Ritchie Studio

Search icon

Redefining the Design Team, 1995

Collaboration

The kernel of creative collaboration contains several crucial ingredients:

These principles of collaboration apply at all stages of a project; initially with a client and consultants, and later with a builder or fabricator. Differences of orientation can generate conflict, or can be harnessed creatively. The trick to helping this process to move in a constructive direction is often found by sticking rigorously to an open-minded approach where everyone’s preconceptions – especially our own – are questioned, and we demonstrate a willingness to receive other’s ideas and modify our own, whilst at the same time refusing to compromise our design principles and values. Those ideas that survive this process of challenge are the stronger for having stood up to scrutiny, and the process is exciting.

“After all, we all agree on that [collaboration]….. But talking about it doesn’t seem to have had much effect. One must somehow create the conditions which will allow such collaboration to take place, and one must educate members of the building team to see their own contribution not as an end in itself, but as a part of a common endeavour to create comprehensive, total architecture.” [Ove Arup 26/10/72ICE]

Ten Commandments for Collaboration

  1. There has to be a moral commitment.
  2. There should be no preconceived idea and collaborators should be open to almost anything.
  3. Learn to really listen and to interrupt, and be ready to be interrupted.
  4. Ideas are shared – no one can claim them afterwards.
  5. Be altruistic, not competitive.
  6. Respect the minds of your collaborators, their individual skills will become valuable later.
  7. There is time together – synthetic time, and time alone – reflective time.
  8. All participants are equal, there are no bosses.
  9. You have to respect the common concept as being more important than what you could have conceived by yourself.
  10. Be prepared to improvise.

All of our work has a public content, whether the entire building or just its facades. We rarely, if ever, construct with our own money for ourselves. We act as the group between the public and the client and together we have an obligation to both. When we work together and collaborate, some degree of friction always arises, whether it is over the money, the design or the morals, and has to be resolved in the end by the project itself. It is recognising the project as mediator which helps to solve them.

The collective idea which emerges is the first and most important thing. It is vital that all who are to collaborate on the design of a project come together at the beginning.
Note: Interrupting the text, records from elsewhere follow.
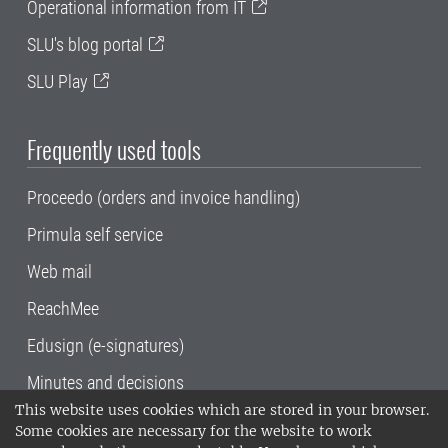
Operational information from IT
SLU's blog portal
SLU Play
Frequently used tools
Proceedo (orders and invoice handling)
Primula self service
Web mail
ReachMee
Edusign (e-signatures)
Minutes and decisions
This website uses cookies which are stored in your browser.
SLU, the Swedish University of Agricultural
Some cookies are necessary for the website to work
Sciences
, has its main locations in Alnarp,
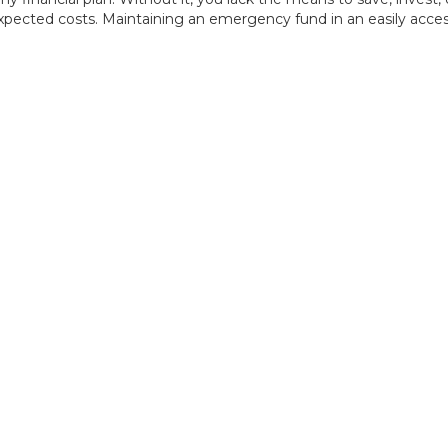
pected costs. Maintaining an emergency fund in an easily accessi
All design work is political in the ultimate sense in that we are trying to produce a world that is better to live in, where people understand more, where people are less oppressed and people live less dreary lives, where they have more control over their environment: this is the glue that brings us together.

The person who first receives a call from a client has to decide very quickly how and with whom they will work. It is often an architect or an engineer. That person makes up their mind, but they also have some obligation as soon as they set up this wheel of collaboration, to inform the client. The defining of issues between collaborators such as the nature of the contract, fee split, joint or separate insurance and responsibilities are very important to pin down early. Collaboration doesn’t really mean anything until it is defined.

Some of the best concepts have come from people who are not “recognised designers”, yet who are as concerned about our future environment as architects, engineers and landscape designers. These include geographers, urban planners, archaeologists, anthropologists, artists and poets. These people understand how environments work as well as architects.

For me, open collaboration where individual egos work together in the interest of the project and beyond, are those which are the most enjoyable.

Shotgun weddings are very difficult to manage.

I have tried to outline above a methodology, a way of working which can engage different kinds of people. I think the world of tomorrow will have problems that are more complex. Architects, engineers, designers and artists will have to find new ways of solving them with their clients.

We will all have to learn new kinds of methodologies to solve problems.

We approach each project with fresh eyes and minds to seek, with the client the best way to achieve the desired end result. Traditional forms of engagement, of construction contract, of collaboration are constantly being questioned by us.